Privatisation des entreprises publiques. Privatisations qui ont profité aux capitaux étrangers, surtout aux firmes multinationales à la recherche de placements rentables.
Dérégularisation du système bancaire : privatisation des banques publiques et perte de contrôle de la banque centrale sur les activités des banques privées.
Libération du commerce : suppression des barrières tarifaires et non tarifaires sur les importations laissant le champ libre aux firmes étrangères de concurrencer les entreprises locales.
Privatisation des terres au détriment des paysans pauvres et des petits exploitants. Cela a accéléré l’exode rural massif et la création de grands bidonvilles en Afrique, Asie et Amérique latine.
Toutes ces mesures, imposées aux pays du Sud par les institutions financières internationales pour couvrir les intérêts des banques et des gouvernements des pays du Nord, sont inspirées de l’idéologie néo-libérale illustrée par le consensus de Washington. Leur application a eu des effets socio-économiques dévastateurs dans tous les pays soumis à ces mesures, en Afrique, comme en Asie ou en Amérique latine.

3.2.3. Origine de l’endettement des pays en voie de développement (PED)

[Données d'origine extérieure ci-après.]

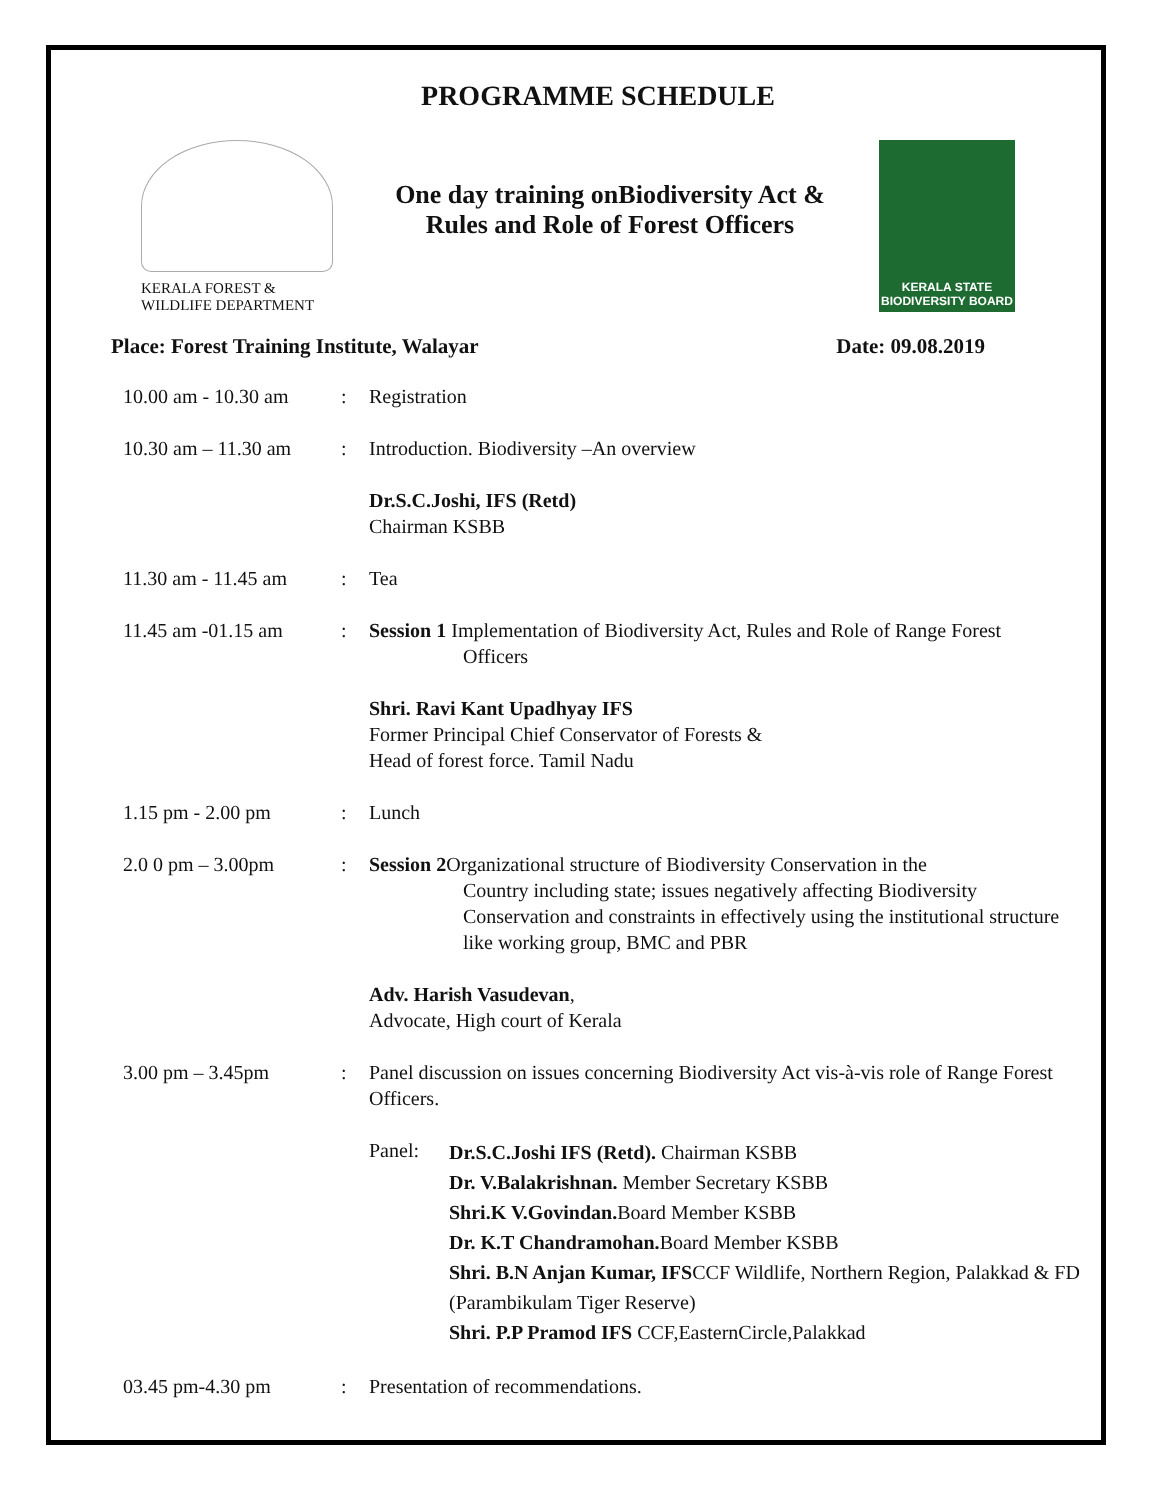PROGRAMME SCHEDULE
KERALA FOREST &
WILDLIFE DEPARTMENT
One day training onBiodiversity Act &
Rules and Role of Forest Officers
KERALA STATE
BIODIVERSITY BOARD
Place: Forest Training Institute, Walayar Date: 09.08.2019
| 10.00 am - 10.30 am | : | Registration |
| 10.30 am – 11.30 am | : | Introduction. Biodiversity –An overview Dr.S.C.Joshi, IFS (Retd) Chairman KSBB |
| 11.30 am - 11.45 am | : | Tea |
| 11.45 am -01.15 am | : | Session 1 Implementation of Biodiversity Act, Rules and Role of Range Forest Officers Shri. Ravi Kant Upadhyay IFS Former Principal Chief Conservator of Forests & Head of forest force. Tamil Nadu |
| 1.15 pm - 2.00 pm | : | Lunch |
| 2.0 0 pm – 3.00pm | : | Session 2 Organizational structure of Biodiversity Conservation in the Country including state; issues negatively affecting Biodiversity Conservation and constraints in effectively using the institutional structure like working group, BMC and PBR Adv. Harish Vasudevan , Advocate, High court of Kerala |
| 3.00 pm – 3.45pm | : | Panel discussion on issues concerning Biodiversity Act vis-à-vis role of Range Forest Officers. / Panel: / Dr.S.C.Joshi IFS (Retd). Chairman KSBB Dr. V.Balakrishnan. Member Secretary KSBB Shri.K V.Govindan. Board Member KSBB Dr. K.T Chandramohan. Board Member KSBB Shri. B.N Anjan Kumar, IFS CCF Wildlife, Northern Region, Palakkad & FD (Parambikulam Tiger Reserve) Shri. P.P Pramod IFS CCF,EasternCircle,Palakkad / |
| 03.45 pm-4.30 pm | : | Presentation of recommendations. |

Après la deuxième guerre mondiale, l’Europe s’est reconstruite grâce au plan Marshall. C’est un vaste programme d’aide financière proposé par les USA pour la reconstruction des pays alliés. Ce programme se traduit par un apport substantiel de capitaux sous forme de prêts à ces derniers.
Se référant à cet exemple, nous constatons que l’emprunt extérieur peut générer une croissance durable et un développement notable, à condition que les capitaux reçus soient utilisés efficacement dans des projets rentables et capables de dégager des revenus suffisants pour leur remboursement.
S’inspirant de cette vision théorique, les PED se sont endettés démesurément à partir du début des années 1970. Cette époque était propice à l’endettement, parce qu’elle coïncidait avec l’apparition des chocs pétroliers (1973 et 1979) à cause de la réduction de l’offre par les pays de l’Organisation des Pays Exportateurs de Pétrole (OPEP).
Les excédents des recettes pétrolières obtenus suite à la flambée des prix du baril ont poussé les États bénéficiaires à rechercher les points de placement rentables en les déposant dans les grandes banques des pays développés. Ces dernières se sont retrouvées avec des excédents de liquidités en attente des emprunteurs potentiels.
Par la suite, ces pétrodollars ont été déplacés vers les PED sous forme de crédits à des taux d’intérêt bas, en absence de garanties, bref, à des conditions souples. Au début des années 1980, les effets combinés de la détérioration des termes de l’échange dans les PED (chute des cours des produits exportés alors que les prix des biens importés sont constants ou augmentent) et la réévaluation du dollar ont poussé les PED dans la situation de surendettement et d’insolvabilité.
En effet, la dette des PED est libellée en dollar et la réévaluation du dollar a alourdi l’encours et les charges d’intérêt liées à son remboursement. La crise se déclenche en 1982 avec l’annonce faite par le Mexique de son incapacité à assurer le paiement du service de sa dette. Dès lors, le mouvement va se généraliser à d’autres pays à des degrés différents et avec des conséquences préjudiciables sur le développement socioéconomique de leurs populations.
La réponse du Fonds monétaire international (FMI) et de la Banque mondiale à cette crise fut la conception des « fameux » plans d’ajustement structurels (PAS). Concentrés de mesures macroéconomiques ultra-libérales destinées à rétablir la solvabilité des pays, ils conditionnent alors l’octroi de toute nouvelle aide.
Combinant privatisations, coupes sévères dans les dépenses publiques, dévaluation monétaire, libéralisation des mouvements de capitaux, suppression des barrières douanières et désengagement de l’Etat, leurs coûts sociaux et humains se révèlent désastreux.
Conscient de l’ampleur de la crise et de l’échec patent de ces programmes, le G7 arrête un plan global de réduction de la dette, l’initiative pour les Pays pauvres très endettés (PPTE ) que nous développerons plus amplement ci –après.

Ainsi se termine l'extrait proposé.